= Jennifer Rudolph Walsh =

American literary agent

Jennifer Rudolph Walsh is the co-owner of Godmothers, an independent bookstore and gathering space in Summerland, California, a “local bookstore with a global dream." Prior to that, she was a board member at the talent agency WME and ran the agency's worldwide literary, speakers, and conference divisions.

== Biography ==
She co-owned and co-led The Writers Shop, a boutique literary agency that William Morris Agency (WMA) acquired in 2000. She moved into WMA with that acquisition and, by the agency’s own account, became the youngest person and first woman to reach its senior leadership in the company’s history.

Walsh's department published over 200 books a year, half of those landing on The New York Times Best Seller list. In 2001, Walsh founded the New York Public Library Young Lions Fiction Award, an annual award that recognizes the work of young authors.

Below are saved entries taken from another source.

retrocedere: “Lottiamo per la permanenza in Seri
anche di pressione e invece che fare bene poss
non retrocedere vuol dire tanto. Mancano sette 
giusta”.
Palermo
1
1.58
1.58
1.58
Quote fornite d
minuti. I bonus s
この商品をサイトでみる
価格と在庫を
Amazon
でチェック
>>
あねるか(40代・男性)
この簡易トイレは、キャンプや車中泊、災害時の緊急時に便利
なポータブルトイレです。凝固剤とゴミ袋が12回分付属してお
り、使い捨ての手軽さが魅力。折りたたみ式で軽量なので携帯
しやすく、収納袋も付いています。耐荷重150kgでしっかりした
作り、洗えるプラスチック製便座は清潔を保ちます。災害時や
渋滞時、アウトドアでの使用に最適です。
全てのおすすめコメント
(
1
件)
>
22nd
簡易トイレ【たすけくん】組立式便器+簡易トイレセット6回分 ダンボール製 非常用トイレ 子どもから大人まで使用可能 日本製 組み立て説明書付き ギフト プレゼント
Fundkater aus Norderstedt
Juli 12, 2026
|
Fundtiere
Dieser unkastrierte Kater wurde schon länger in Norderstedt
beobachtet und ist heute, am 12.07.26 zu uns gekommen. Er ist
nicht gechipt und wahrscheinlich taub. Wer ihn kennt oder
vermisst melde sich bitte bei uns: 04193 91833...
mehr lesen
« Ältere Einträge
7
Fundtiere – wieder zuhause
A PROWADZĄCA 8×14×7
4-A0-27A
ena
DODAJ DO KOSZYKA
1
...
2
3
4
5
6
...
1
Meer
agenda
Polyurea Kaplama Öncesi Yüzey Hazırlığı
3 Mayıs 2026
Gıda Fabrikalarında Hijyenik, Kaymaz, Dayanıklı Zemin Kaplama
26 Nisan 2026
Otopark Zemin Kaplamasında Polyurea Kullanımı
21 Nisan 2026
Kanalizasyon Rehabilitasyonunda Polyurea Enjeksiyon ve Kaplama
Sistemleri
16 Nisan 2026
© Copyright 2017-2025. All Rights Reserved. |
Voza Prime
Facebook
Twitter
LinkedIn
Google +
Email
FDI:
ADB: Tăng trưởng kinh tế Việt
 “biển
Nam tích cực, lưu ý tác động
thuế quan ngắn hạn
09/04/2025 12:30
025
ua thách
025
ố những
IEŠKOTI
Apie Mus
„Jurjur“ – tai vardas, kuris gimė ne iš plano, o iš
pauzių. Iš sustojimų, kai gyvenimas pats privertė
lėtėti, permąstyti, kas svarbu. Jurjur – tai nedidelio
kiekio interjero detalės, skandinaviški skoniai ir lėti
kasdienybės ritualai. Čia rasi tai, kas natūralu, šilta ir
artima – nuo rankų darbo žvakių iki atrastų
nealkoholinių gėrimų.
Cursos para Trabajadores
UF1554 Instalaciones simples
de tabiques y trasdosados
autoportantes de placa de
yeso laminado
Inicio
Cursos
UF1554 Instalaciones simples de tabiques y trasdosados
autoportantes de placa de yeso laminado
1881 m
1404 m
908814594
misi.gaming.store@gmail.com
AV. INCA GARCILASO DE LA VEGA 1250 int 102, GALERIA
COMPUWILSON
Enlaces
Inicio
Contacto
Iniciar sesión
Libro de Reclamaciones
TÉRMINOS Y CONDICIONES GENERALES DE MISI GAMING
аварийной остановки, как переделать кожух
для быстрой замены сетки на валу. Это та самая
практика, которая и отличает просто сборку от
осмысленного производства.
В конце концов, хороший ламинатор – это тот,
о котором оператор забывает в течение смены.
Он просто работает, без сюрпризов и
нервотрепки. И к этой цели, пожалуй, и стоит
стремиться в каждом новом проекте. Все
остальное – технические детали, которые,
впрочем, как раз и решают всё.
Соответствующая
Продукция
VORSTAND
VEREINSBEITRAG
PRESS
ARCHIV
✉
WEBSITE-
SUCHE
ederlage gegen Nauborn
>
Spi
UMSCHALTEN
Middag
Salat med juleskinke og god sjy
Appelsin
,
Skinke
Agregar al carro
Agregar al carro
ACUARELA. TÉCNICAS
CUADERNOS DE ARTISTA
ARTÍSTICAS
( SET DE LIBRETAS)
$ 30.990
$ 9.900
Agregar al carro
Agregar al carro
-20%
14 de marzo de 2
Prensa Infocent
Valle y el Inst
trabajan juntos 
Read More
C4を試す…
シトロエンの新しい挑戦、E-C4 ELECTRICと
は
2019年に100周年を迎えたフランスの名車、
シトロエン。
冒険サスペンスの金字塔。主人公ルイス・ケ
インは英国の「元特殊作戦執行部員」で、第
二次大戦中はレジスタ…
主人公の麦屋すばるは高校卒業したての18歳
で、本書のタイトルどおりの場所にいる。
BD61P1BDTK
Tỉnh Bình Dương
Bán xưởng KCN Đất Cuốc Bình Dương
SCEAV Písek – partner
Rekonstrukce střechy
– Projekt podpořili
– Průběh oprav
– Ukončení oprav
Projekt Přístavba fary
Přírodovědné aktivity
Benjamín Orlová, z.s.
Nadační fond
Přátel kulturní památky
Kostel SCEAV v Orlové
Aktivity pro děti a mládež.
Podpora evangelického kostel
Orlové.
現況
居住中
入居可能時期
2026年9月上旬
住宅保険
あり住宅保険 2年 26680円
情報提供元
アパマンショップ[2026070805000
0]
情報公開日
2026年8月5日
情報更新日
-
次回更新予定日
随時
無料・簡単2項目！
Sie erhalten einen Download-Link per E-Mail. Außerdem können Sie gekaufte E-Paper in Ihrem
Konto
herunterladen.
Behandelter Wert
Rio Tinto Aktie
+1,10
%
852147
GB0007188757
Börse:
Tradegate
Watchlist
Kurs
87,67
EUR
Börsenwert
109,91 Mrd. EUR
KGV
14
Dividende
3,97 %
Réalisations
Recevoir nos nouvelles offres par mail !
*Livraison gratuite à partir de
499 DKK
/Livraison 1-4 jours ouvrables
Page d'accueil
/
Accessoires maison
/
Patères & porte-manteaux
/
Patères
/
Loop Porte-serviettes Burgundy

As the sole female member of WME's board after William Morris Agency's merger with Endeavor, Walsh was named to the Hollywood Reporters Women in Entertainment list for five years running. She was global head of its literary, lectures, and conference divisions, and she represented notable clients such as Brené Brown, Sheryl Sandberg, Alice Munro, and Sue Monk Kidd.

In 2011, she created WME's first Women's Summit, which assembled 120 female execs from the agency's offices around the world. Walsh launched a conference department in 2014, WME Live, which created national conferences for Oprah Winfrey with 'The Life You Want' Tour, Arianna Huffington's 'Thrive', and Cosmopolitan Magazines 'Fun Fearless Life'.

With author and speaker Glennon Doyle, she co-launched Together Live in 2016, a touring event that brought an array of thought leaders, social activists, athletes, and celebrity guests to cities across the country for a night of inspired talks, interviews, and interactive conversation.

In 2024, Walsh opened Godmothers, an independent bookstore and gathering space in Summerland, California, with co-founder Victoria Jacksona well-known cosmetics entrepreneur. The store serves as a literary and cultural hub, hosting author talks, workshops, and community events. The bookstore hosted its grand opening on Saturday, September 7; the event was attended by Oprah Winfrey, Prince Harry, and Meghan Markle, among others.

Walsh serves on the Board of Trustees of Kenyon College, where she received an undergraduate degree and honorary doctor of letters. She also serves on the board of the National Book Foundation.